Ingredients
The following ingredients have 6 Servings
- Chilli Compound Butter (full batch) (Fats of Life recipe)
- 3 large onions (peeled)
- 1 TB olive oil
- smoked sea salt flakes
- 1 tsp snipped chives
Instruction
- Assuming your Chilli Butter is prepared and in the fridge, proceed with the recipe:
- I used three large onions to yield 6 thick slices (from the middle part of the onions) - and they were approx 45g (1.6oz) each.Remember to slice the onion on its side, as pictured below. Do not discard all the ends - simply keep them aside for when other recipes call for chopped onions. I am not a fan of food waste, so wrap them well and use the trimmings in other ways. I love my onion pod saver (visible in the pic) which I found at Lakeland here in the UK.
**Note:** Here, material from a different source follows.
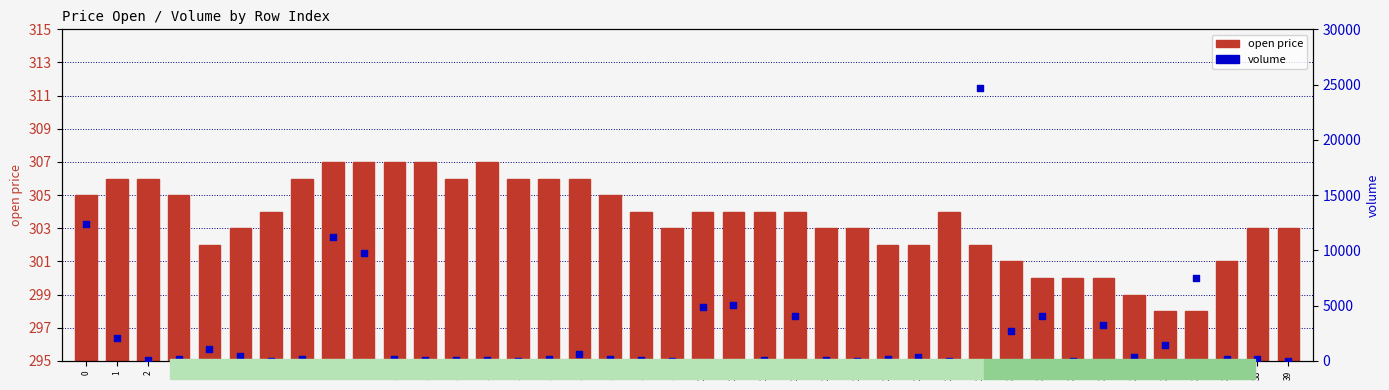

What are all the series names shown in the legend?

open price, volume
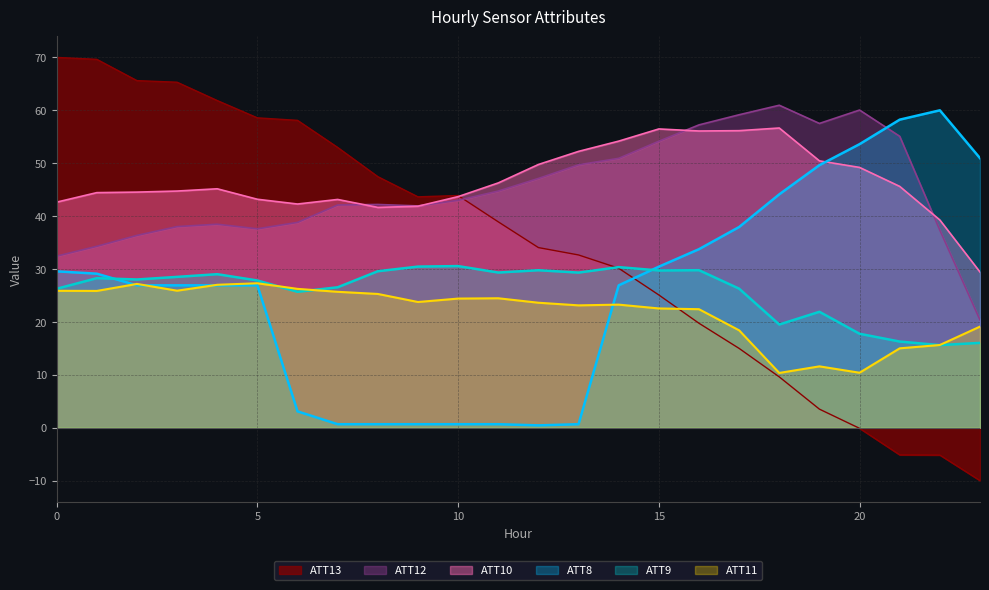

What are all the series names shown in the legend?

ATT13, ATT12, ATT10, ATT8, ATT9, ATT11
- Use 2 metal BBQ skewers to carefully thread through the centre of the onion pieces. I do not recommend using wooden skewers for this: they break easily with the tough onion and its very dangerous if you slip.
- Brush with olive oil while you prepare your BBQ. At the same time, preheat the oven to 100°C (fan oven). This is 120°C for conventional ovens (or 210°F / gas mark 1).
- Once the coals are ready, place the onions onto the grill and get some great char-marks on one side, before gently flipping over (I recommend doing this with your hands using BBQ gloves) and get some char-marks on the underside. Touch the onions, they should start to feel really tender after about 10-12 minutes.
- Remove them from the BBQ and place onto a tray. Pop them in the warm oven for 15 minutes to gently finish cooking through.
- In the meantime, remove the Chilli Compound Butter from the fridge. Unwrap and slice into 6 thick slices.
- Just before serving, slide the onions gently off the skewers and place a disc of butter on top to melt. Season with smoked sea salt flakes and scatter over the snipped chives.